Real numbers from a recent job: a homepage went from 9.2 MB to 1.4 MB from image work alone, and LCP on throttled 4G dropped from 10.5 seconds to 3.9.
Fix 2: lazy loading
Do not make the phone download the entire page to show the first screen. Add loading="lazy" to every image below the fold. It is one attribute, supported by every current browser, and on long product-listing pages it routinely cuts initial download by half or more. Keep the hero image eager, lazy-loading the first thing the user sees makes it slower.
Fix 3: the script diet
Open the Network tab and count the third-party scripts. Typical SME site: two analytics tools, a heatmap tool nobody has opened in a year, three chat widgets from different eras, a slider library, and a font service loading six weights. Each one costs download time, and worse, CPU time on that budget chipset.
- Remove anything not actively used. Be honest.

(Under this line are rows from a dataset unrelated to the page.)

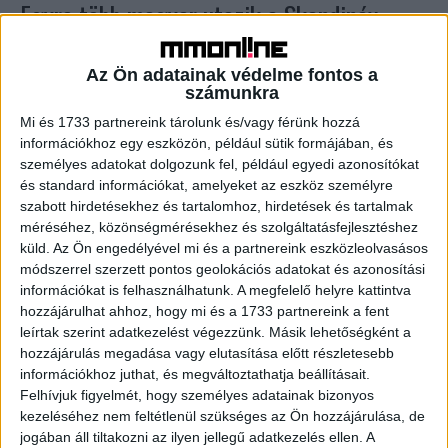
Egyre több magyar utazik a Skandináv
térségbe
Az Ön adatainak védelme fontos a
Kutatás
2025. május 20.
számunkra
Az elmúlt években hétszeresére emelkedett a Skandináv
Mi és 1733 partnereink tárolunk és/vagy férünk hozzá
térségbe utazók száma a Wizz Air budapesti járatain. A
információkhoz egy eszközön, például sütik formájában, és
légitársaság utasai közül nemcsak itthonról, de Európa
személyes adatokat dolgozunk fel, például egyedi azonosítókat
minden...
és standard információkat, amelyeket az eszköz személyre
szabott hirdetésekhez és tartalomhoz, hirdetések és tartalmak
méréséhez, közönségmérésekhez és szolgáltatásfejlesztéshez
- Hirdetés -
küld.
Az Ön engedélyével mi és a partnereink eszközleolvasásos
módszerrel szerzett pontos geolokációs adatokat és azonosítási
információkat is felhasználhatunk. A megfelelő helyre kattintva
hozzájárulhat ahhoz, hogy mi és a 1733 partnereink a fent
leírtak szerint adatkezelést végezzünk. Másik lehetőségként a
hozzájárulás megadása vagy elutasítása előtt részletesebb
információkhoz juthat, és megváltoztathatja beállításait.
Felhívjuk figyelmét, hogy személyes adatainak bizonyos
kezeléséhez nem feltétlenül szükséges az Ön hozzájárulása, de
A RADIOCAFÉN
jogában áll tiltakozni az ilyen jellegű adatkezelés ellen. A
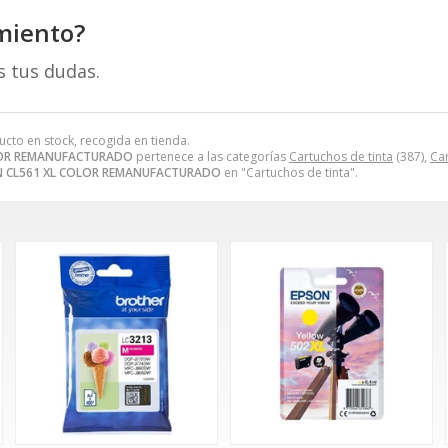
miento?
s tus dudas.
ucto en stock, recogida en tienda.
LOR REMANUFACTURADO
pertenece a las categorías
Cartuchos de tinta
(387),
Ca
 CL561 XL COLOR REMANUFACTURADO
en "Cartuchos de tinta".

- Load the chat widget after the page is interactive, or on first scroll, instead of upfront.
- Cut font weights to the two or three you actually use.
- If your theme loads jQuery plus three plugin libraries to power one carousel, that carousel is expensive.

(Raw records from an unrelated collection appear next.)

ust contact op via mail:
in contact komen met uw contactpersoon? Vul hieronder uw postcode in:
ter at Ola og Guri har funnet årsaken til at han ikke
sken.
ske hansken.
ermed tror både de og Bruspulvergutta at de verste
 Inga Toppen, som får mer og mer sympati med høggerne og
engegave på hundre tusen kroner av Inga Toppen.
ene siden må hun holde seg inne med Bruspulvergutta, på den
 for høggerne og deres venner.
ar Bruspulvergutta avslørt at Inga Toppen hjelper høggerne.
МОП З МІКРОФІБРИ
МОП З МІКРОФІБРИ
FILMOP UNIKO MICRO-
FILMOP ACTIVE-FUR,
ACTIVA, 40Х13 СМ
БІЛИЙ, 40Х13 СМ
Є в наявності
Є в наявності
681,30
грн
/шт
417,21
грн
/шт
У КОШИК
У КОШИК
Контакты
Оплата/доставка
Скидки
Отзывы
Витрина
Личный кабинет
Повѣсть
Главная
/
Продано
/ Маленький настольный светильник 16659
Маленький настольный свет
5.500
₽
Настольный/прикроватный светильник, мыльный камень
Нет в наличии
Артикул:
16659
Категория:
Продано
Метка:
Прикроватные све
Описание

On cheap Androids, Total Blocking Time is where scripts hurt most. A page can look loaded but ignore taps for seconds because the CPU is choking on JavaScript. That feels broken to the user even when the waterfall says fine.
Fix 4: hosting and caching
If the first byte from your server takes 2 seconds, no frontend work saves you. Check the "time to first byte" in DevTools. Common causes: overloaded shared hosting at Rp 300 thousand a year, servers located outside the region serving Indonesian users, and no caching so every visit rebuilds every page. Moving to decent hosting with a CDN typically costs Rp 100 to 300 thousand a month and is often the cheapest second per rupiah you can buy.

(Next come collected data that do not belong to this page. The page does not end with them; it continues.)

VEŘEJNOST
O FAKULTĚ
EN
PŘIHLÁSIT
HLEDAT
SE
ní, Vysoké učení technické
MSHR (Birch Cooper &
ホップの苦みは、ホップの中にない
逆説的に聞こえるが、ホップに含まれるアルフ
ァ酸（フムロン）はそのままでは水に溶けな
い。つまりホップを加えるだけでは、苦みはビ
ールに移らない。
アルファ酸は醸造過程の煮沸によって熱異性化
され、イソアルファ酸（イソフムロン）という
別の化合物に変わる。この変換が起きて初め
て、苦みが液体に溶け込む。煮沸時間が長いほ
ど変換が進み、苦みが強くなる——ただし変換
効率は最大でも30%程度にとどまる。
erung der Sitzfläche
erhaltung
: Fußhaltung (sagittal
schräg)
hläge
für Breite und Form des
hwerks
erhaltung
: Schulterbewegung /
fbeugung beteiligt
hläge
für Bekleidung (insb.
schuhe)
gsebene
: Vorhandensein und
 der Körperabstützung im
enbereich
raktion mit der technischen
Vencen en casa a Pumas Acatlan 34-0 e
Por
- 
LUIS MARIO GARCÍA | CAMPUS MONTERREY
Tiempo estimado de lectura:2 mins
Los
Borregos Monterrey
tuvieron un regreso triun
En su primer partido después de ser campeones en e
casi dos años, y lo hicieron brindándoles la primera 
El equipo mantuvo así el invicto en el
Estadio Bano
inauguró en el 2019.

Step 3: re-test and set a budget
Run the same protocol after the fixes and compare against your baseline. A realistic target for an SME site on throttled 4G with a mid-range device: main content visible under 3 seconds, page interactive under 5.
Then set a performance budget so it does not decay: for example, no page over 1.5 MB, no image over 150 KB, no new third-party script without removing one. Put it in writing with whoever maintains the site. Performance is not a one-time project, it is a weight class you commit to staying in. This is a small piece of a bigger discipline I covered in why your business needs a technology strategy, not just a website, and the accumulated shortcuts that make sites slow are close cousins of technical debt.
The takeaway
Your customers are not on your WiFi and not on your phone. This week:
- Test your site on a budget Android over real or throttled cellular data, incognito, and write down the numbers.
- Fix images first: resize, compress, lazy-load. It is most of the win for the least effort.
- Delete or defer the scripts you are not truly using.
- Check time to first byte, and upgrade hosting if the server itself is slow.
- Re-test, then set a written budget so the site stays fast.
The whole exercise costs a borrowed phone and a few days of focused work. The alternative is quietly losing every customer whose phone costs less than yours, which in this market is most of them.